● **Exercise inputs**
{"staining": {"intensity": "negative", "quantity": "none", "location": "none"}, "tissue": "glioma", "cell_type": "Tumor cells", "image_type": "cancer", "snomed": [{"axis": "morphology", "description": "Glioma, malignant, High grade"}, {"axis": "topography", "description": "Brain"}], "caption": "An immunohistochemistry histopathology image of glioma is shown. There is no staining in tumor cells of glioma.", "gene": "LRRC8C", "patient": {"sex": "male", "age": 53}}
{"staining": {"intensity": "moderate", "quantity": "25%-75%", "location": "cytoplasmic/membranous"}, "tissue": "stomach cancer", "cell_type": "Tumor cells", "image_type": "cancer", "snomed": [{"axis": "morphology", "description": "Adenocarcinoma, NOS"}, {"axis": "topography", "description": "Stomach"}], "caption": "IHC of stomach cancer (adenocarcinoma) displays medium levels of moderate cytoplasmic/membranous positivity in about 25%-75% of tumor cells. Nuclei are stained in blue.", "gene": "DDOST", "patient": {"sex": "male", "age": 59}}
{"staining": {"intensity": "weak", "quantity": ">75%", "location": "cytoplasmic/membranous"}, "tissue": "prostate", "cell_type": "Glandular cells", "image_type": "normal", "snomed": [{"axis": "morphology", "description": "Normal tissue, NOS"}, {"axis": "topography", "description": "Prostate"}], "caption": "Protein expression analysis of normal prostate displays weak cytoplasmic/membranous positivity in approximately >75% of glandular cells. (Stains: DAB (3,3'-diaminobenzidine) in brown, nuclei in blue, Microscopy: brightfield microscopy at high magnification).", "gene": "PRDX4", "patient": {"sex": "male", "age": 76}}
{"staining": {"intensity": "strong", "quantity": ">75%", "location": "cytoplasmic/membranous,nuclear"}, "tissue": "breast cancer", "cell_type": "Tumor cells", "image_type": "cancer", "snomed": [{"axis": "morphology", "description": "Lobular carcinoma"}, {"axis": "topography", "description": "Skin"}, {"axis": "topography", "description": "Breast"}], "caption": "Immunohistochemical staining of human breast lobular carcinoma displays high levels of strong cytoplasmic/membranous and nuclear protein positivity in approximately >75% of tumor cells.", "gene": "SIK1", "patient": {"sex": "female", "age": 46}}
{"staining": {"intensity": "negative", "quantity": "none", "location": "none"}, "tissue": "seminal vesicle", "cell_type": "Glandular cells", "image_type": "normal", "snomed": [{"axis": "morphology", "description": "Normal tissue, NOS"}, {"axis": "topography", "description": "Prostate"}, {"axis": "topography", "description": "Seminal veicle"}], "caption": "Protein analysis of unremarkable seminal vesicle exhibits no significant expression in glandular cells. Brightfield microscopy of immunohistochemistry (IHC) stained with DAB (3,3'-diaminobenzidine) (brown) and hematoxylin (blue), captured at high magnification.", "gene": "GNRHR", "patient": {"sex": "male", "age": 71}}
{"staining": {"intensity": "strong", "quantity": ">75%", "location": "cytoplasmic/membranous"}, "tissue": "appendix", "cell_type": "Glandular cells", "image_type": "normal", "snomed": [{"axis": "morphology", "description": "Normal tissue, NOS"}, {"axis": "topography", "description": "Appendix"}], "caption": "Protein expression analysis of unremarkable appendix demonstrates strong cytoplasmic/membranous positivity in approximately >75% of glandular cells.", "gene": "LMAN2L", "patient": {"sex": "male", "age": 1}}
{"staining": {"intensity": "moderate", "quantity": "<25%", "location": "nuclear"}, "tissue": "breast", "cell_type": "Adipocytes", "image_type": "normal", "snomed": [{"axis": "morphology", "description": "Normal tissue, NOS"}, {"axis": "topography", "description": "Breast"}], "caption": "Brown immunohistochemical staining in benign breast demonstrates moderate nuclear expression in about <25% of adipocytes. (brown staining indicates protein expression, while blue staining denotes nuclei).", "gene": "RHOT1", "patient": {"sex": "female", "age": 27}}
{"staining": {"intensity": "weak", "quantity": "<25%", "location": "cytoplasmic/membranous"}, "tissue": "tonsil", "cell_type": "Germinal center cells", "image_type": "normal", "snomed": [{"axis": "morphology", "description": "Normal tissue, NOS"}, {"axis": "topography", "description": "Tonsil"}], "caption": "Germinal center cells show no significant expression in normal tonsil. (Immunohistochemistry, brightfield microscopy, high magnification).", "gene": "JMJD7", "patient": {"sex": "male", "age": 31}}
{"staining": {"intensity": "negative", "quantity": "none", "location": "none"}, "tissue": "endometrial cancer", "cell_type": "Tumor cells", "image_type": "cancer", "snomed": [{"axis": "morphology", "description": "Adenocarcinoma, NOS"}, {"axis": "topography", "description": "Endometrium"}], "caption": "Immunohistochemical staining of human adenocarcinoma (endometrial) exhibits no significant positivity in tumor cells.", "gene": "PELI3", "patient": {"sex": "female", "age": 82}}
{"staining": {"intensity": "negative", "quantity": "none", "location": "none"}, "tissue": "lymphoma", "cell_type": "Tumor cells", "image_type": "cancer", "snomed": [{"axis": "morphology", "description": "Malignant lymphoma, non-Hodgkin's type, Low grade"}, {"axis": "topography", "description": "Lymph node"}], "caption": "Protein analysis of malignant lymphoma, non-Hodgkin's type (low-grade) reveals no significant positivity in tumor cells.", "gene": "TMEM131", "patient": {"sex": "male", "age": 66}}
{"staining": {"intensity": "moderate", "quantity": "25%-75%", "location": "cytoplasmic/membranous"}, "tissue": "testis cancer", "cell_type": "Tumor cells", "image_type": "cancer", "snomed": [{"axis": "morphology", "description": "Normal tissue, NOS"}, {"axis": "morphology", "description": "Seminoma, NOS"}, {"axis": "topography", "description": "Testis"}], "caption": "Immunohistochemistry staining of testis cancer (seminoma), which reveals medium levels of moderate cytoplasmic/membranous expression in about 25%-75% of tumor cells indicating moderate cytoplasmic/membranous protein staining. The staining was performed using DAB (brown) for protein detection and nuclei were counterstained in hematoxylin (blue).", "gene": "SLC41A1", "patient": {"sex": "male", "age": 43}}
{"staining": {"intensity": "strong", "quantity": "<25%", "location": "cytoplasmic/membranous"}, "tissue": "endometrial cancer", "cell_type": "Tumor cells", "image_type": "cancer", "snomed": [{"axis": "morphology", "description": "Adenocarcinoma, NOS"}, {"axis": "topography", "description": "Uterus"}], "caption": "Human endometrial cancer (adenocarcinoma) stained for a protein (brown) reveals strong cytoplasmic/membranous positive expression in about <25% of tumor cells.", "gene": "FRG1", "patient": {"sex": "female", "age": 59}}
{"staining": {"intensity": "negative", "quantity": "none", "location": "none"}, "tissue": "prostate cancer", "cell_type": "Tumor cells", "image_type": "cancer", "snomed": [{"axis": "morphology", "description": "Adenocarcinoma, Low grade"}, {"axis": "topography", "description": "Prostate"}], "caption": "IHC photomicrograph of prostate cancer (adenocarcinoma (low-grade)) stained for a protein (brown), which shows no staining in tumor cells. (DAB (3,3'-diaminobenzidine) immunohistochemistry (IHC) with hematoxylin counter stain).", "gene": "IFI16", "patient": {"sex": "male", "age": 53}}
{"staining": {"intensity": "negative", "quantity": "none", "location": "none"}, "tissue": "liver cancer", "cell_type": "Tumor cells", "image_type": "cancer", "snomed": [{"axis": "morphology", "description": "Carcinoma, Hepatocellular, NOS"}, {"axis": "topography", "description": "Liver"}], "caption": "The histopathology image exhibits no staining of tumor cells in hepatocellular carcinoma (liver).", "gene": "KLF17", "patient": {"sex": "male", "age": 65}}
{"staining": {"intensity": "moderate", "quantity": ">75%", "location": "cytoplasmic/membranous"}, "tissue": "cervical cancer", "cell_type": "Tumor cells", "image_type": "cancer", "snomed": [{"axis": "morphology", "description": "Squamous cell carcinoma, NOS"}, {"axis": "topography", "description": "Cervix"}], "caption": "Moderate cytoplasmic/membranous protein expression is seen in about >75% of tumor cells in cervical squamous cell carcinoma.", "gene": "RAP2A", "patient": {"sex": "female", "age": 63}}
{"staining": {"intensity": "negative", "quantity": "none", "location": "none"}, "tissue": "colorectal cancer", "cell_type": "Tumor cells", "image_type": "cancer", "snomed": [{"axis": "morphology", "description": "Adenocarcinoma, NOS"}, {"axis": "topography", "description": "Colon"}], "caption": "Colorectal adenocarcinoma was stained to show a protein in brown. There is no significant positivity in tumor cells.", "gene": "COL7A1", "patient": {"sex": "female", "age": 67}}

● **Exercise directions**
Return word for word the lines above from the line with "of unremarkable seminal" to the line with "immunohistochemical staining in", including both and leaving out all others.

● **Answer to the problem**
{"staining": {"intensity": "negative", "quantity": "none", "location": "none"}, "tissue": "seminal vesicle", "cell_type": "Glandular cells", "image_type": "normal", "snomed": [{"axis": "morphology", "description": "Normal tissue, NOS"}, {"axis": "topography", "description": "Prostate"}, {"axis": "topography", "description": "Seminal veicle"}], "caption": "Protein analysis of unremarkable seminal vesicle exhibits no significant expression in glandular cells. Brightfield microscopy of immunohistochemistry (IHC) stained with DAB (3,3'-diaminobenzidine) (brown) and hematoxylin (blue), captured at high magnification.", "gene": "GNRHR", "patient": {"sex": "male", "age": 71}}
{"staining": {"intensity": "strong", "quantity": ">75%", "location": "cytoplasmic/membranous"}, "tissue": "appendix", "cell_type": "Glandular cells", "image_type": "normal", "snomed": [{"axis": "morphology", "description": "Normal tissue, NOS"}, {"axis": "topography", "description": "Appendix"}], "caption": "Protein expression analysis of unremarkable appendix demonstrates strong cytoplasmic/membranous positivity in approximately >75% of glandular cells.", "gene": "LMAN2L", "patient": {"sex": "male", "age": 1}}
{"staining": {"intensity": "moderate", "quantity": "<25%", "location": "nuclear"}, "tissue": "breast", "cell_type": "Adipocytes", "image_type": "normal", "snomed": [{"axis": "morphology", "description": "Normal tissue, NOS"}, {"axis": "topography", "description": "Breast"}], "caption": "Brown immunohistochemical staining in benign breast demonstrates moderate nuclear expression in about <25% of adipocytes. (brown staining indicates protein expression, while blue staining denotes nuclei).", "gene": "RHOT1", "patient": {"sex": "female", "age": 27}}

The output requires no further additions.